Eventually, Mr. Dulles was able to persuade the British Cabinet to agree to the treaty on the basis that the Japanese would be free to choose between recognizing the Nationalists or Communists, neglecting to inform that the Japanese had already made their decision, in favor of the Nationalists. The previous December, Mr. Dulles had tried again, with the new British Government in place, to effect the resolution of the matter, but the efforts came to naught. Meanwhile, Senators John Sparkman of Alabama and Alexander Smith of New Jersey, who had accompanied Mr. Dulles to Japan, were taking a strong line with the Japanese Prime Minister, indicating that to get the treaty through Congress, the Japanese would have to recognize the Nationalists, prompting the Prime Minister to indicate subsequently to Mr. Dulles that Japan would extend limited recognition to Chiang.
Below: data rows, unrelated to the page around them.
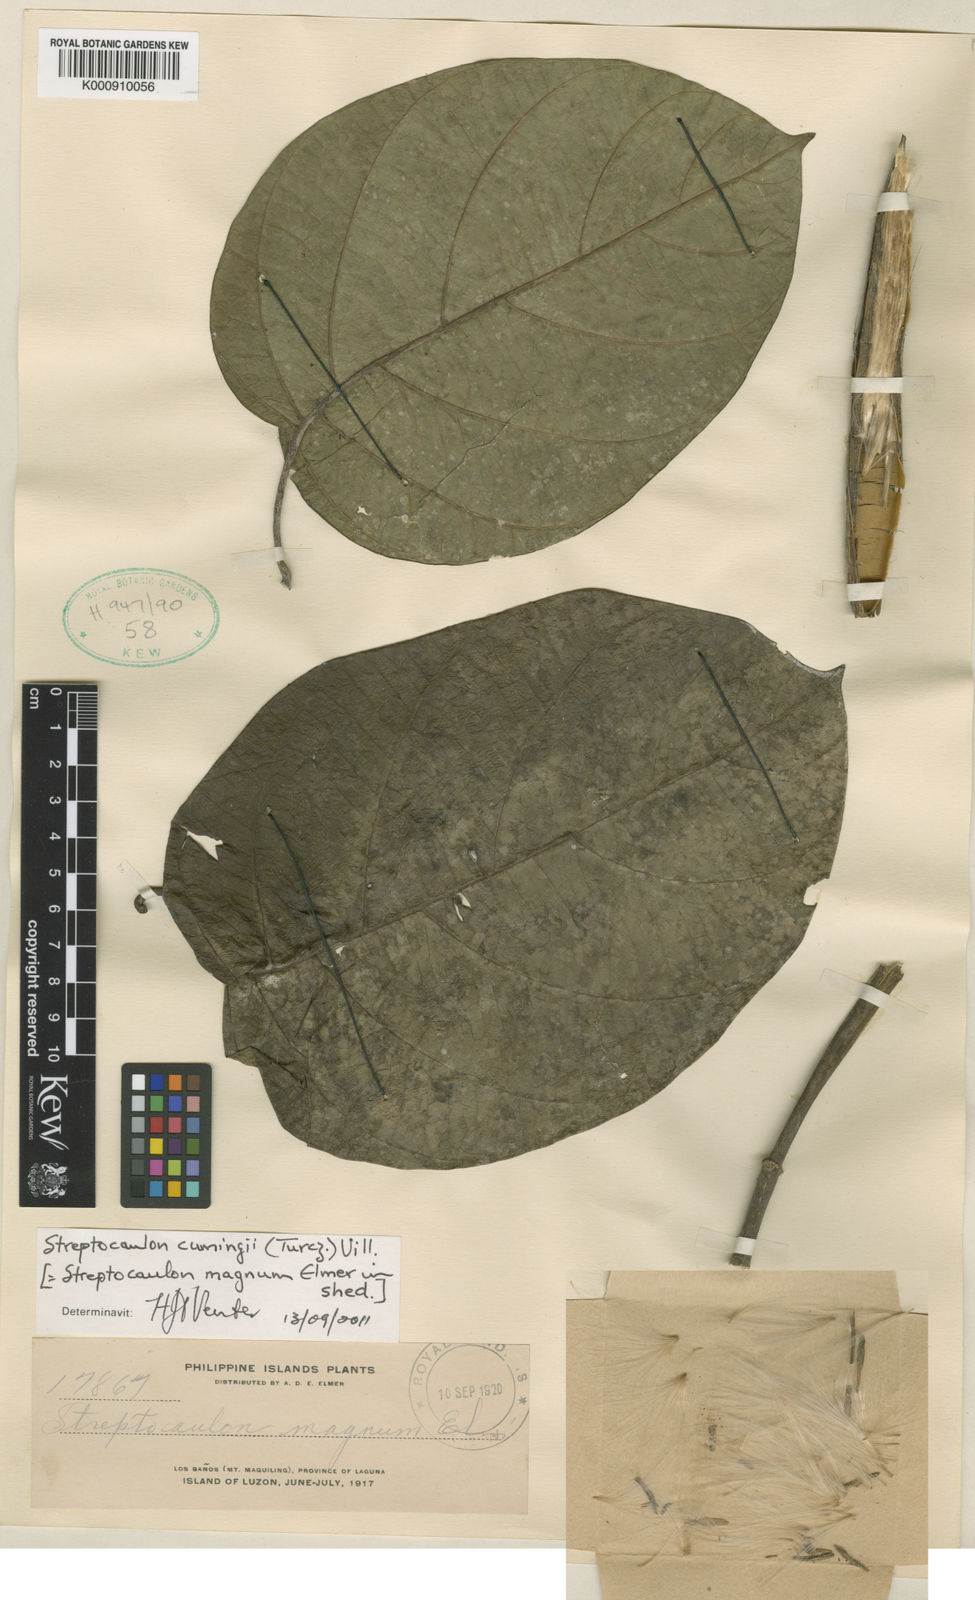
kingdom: Plantae
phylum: Tracheophyta
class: Magnoliopsida
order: Gentianales
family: Apocynaceae
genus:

Thus, the tension over the matter continued between the U.S. and Britain.

Marquis Childs finds the courage of Senator Estes Kefauver of Tennessee to enter the race for the Democratic presidential nomination refreshing, in light of the hemming and hawing among other Democrats as to who might run for the presidency. Many Democratic observers on Capitol Hill found his candidacy dubious, but they overlooked that the Senator had repeatedly demonstrated in the past the same kind of courage and frankness which characterized his present bid, such actions as opposition to the McCarran Act when political ambition would have directed otherwise. They also overlooked the importance of television in making Senator Kefauver a respected and familiar personage in American households, in the wake of the televised crime investigating committee hearings which he had chaired the previous spring.

The problem with such sudden popularity among the American people was that it was hard to sustain. Speaking requests for the Senator had been widespread through the country, but many party leaders came away disappointed and unimpressed by his uninspired reading of canned speeches. The Senator, however, was mild-mannered and ordinarily did not give fiery stump speeches. His modest manner was "novel and refreshing" in a public figure on the national stage, but how far he could get as a candidate for the presidency remained anyone's guess.

A letter writer from Tokyo tells of the L.P.F. Club, of which he was president, wishing to have pen pals in the United States to exchange information about the country with young people of Japan. The organization was supported and encouraged by UNESCO and the Educational Department in Japan and had over 7,000 members and more than 8,000 pen pals.

He never does, however, indicate what the initials "L.P.F." stand for.

A letter writer from Milwaukee, on behalf of a group of Marquette University Business Administration students, promotes the idea of having an American Foreign Legion army comprised of refugees from Europe and displaced persons within Europe, a small number of whom had been taken into the armed forces. He hopes that the program would be expanded, as these persons would resist Communism with an intensity nourished by the fact of their own homelands being at stake.

A letter from an Army private in Korea seeks correspondence from those who might wish to write a "lonely G.I.". "So I guess you know how lonely I am." Thus, you may wish to send him some cheery thoughts. The man is lonely in fighting your battles for freedom to keep Communist aggression over there and off your doorstep. Haven't you ever been lonely?